Amiriparian Shahin, Han Jing, Schmitt Maximilian, Baird Alice, Mallol-Ragolta Adria, Milling Manuel, Gerczuk Maurice, Schuller Björn
ZD.B Chair of Embedded Intelligence for Health Care and Wellbeing, University of Augsburg, Augsburg, Germany.
Group on Language, Audio & Music, Imperial College London, London, United Kingdom.
Front Robot AI. 2019 Nov 8;6:116. doi: 10.3389/frobt.2019.00116. eCollection 2019.
During both positive and negative dyadic exchanges, individuals will often unconsciously imitate their partner. A substantial amount of research has been made on this phenomenon, and such studies have shown that synchronization between communication partners can improve interpersonal relationships. Automatic computational approaches for recognizing synchrony are still in their infancy. In this study, we extend on previous work in which we applied a novel method utilizing hand-crafted low-level acoustic descriptors and autoencoders (AEs) to analyse synchrony in the speech domain. For this purpose, a database consisting of 394 in-the-wild speakers from six different cultures, is used. For each speaker in the dyadic exchange, two AEs are implemented. Post the training phase, the acoustic features for one of the speakers is tested using the AE trained on their dyadic partner. In this same way, we also explore the benefits that deep representations from audio may have, implementing the state-of-the-art Deep Spectrum toolkit. For all speakers at varied time-points during their interaction, the calculation of reconstruction error from the AE trained on their respective dyadic partner is made. The results obtained from this acoustic analysis are then compared with the linguistic experiments based on word counts and word embeddings generated by our approach. The results demonstrate that there is a degree of synchrony during all interactions. We also find that, this degree varies across the 6 cultures found in the investigated database. These findings are further substantiated through the use of 4,096 dimensional Deep Spectrum features.

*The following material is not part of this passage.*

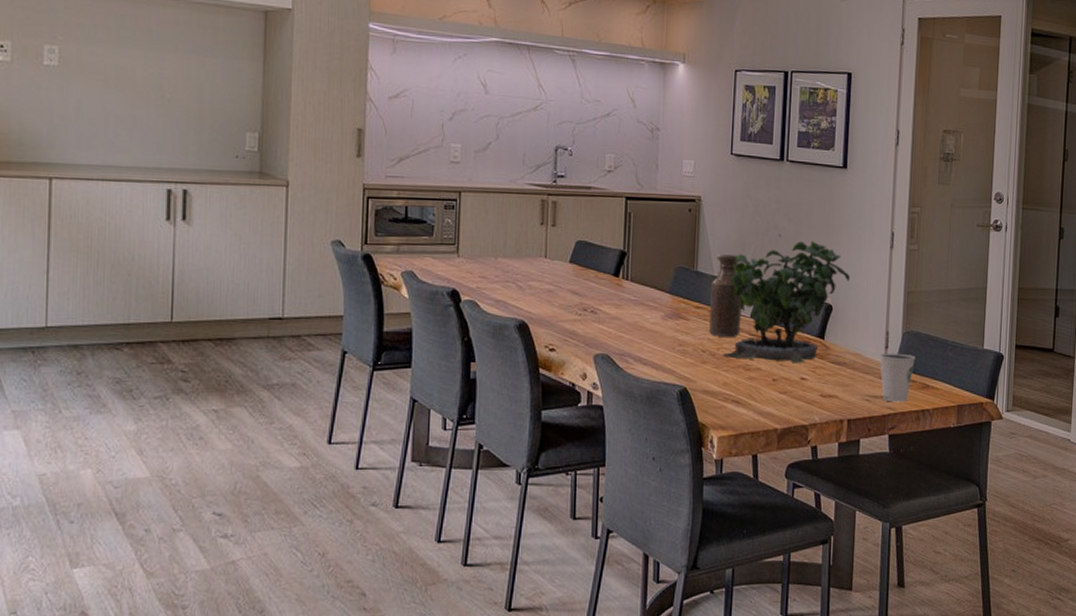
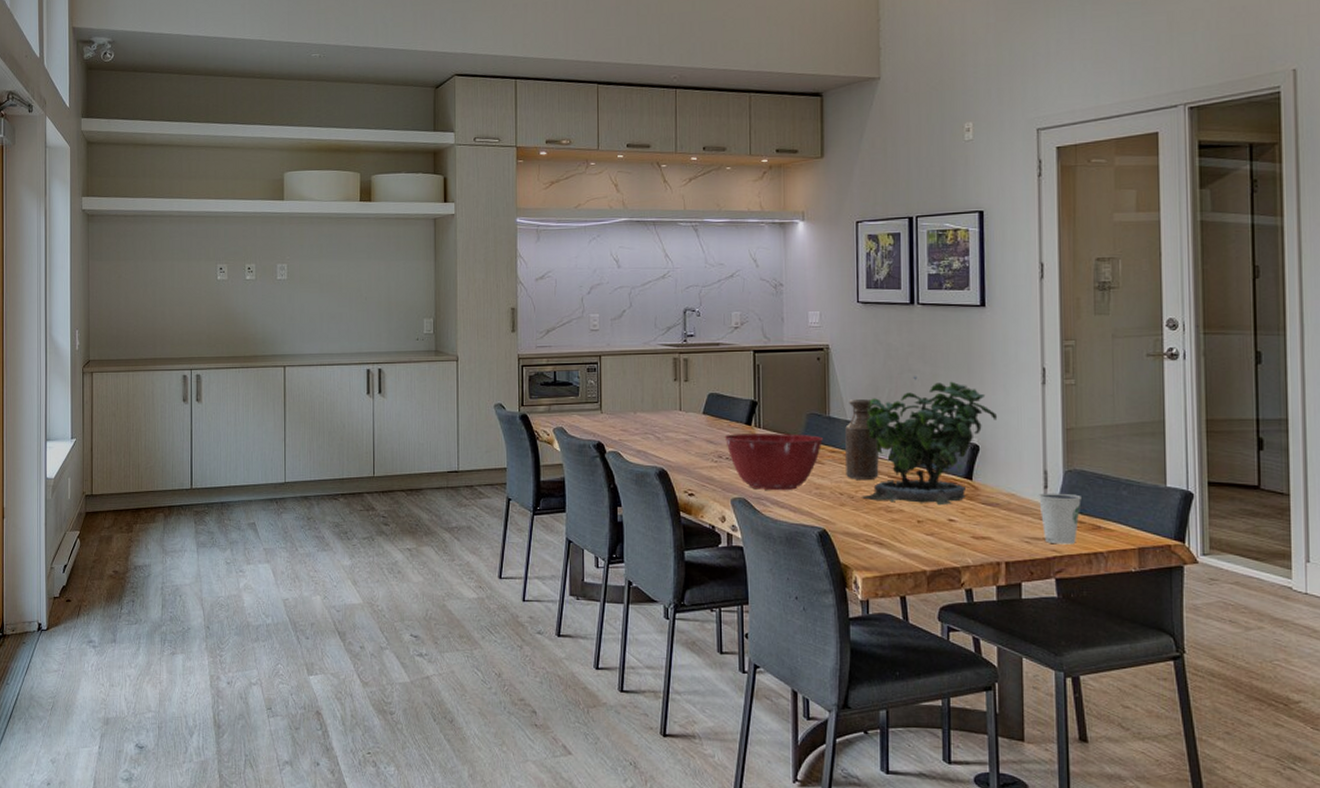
mixing bowl: none [590,285,690,346] -> present [724,434,824,490]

在积极和消极的二元交流中,个体往往会无意识地模仿他们的伙伴。针对这一现象已经进行了大量研究,这些研究表明交流伙伴之间的同步可以改善人际关系。用于识别同步的自动计算方法仍处于起步阶段。在本研究中,我们扩展了之前的工作,在之前的工作中我们应用了一种利用手工制作的低级声学描述符和自动编码器(AE)来分析语音领域同步性的新方法。为此,使用了一个由来自六种不同文化的394名自然环境中的说话者组成的数据库。对于二元交流中的每个说话者,实现两个自动编码器。在训练阶段之后,使用在其二元伙伴上训练的自动编码器对其中一个说话者的声学特征进行测试。同样,我们还探索音频深度表征可能带来的好处,应用了最先进的深度频谱工具包。对于所有说话者在互动过程中的不同时间点,计算在其各自二元伙伴上训练的自动编码器的重构误差。然后将从这种声学分析中获得的结果与基于我们方法生成的词数和词嵌入的语言实验结果进行比较。结果表明,在所有互动过程中都存在一定程度的同步。我们还发现,这种程度在被调查数据库中的6种文化中有所不同。通过使用4096维深度频谱特征,这些发现得到了进一步证实。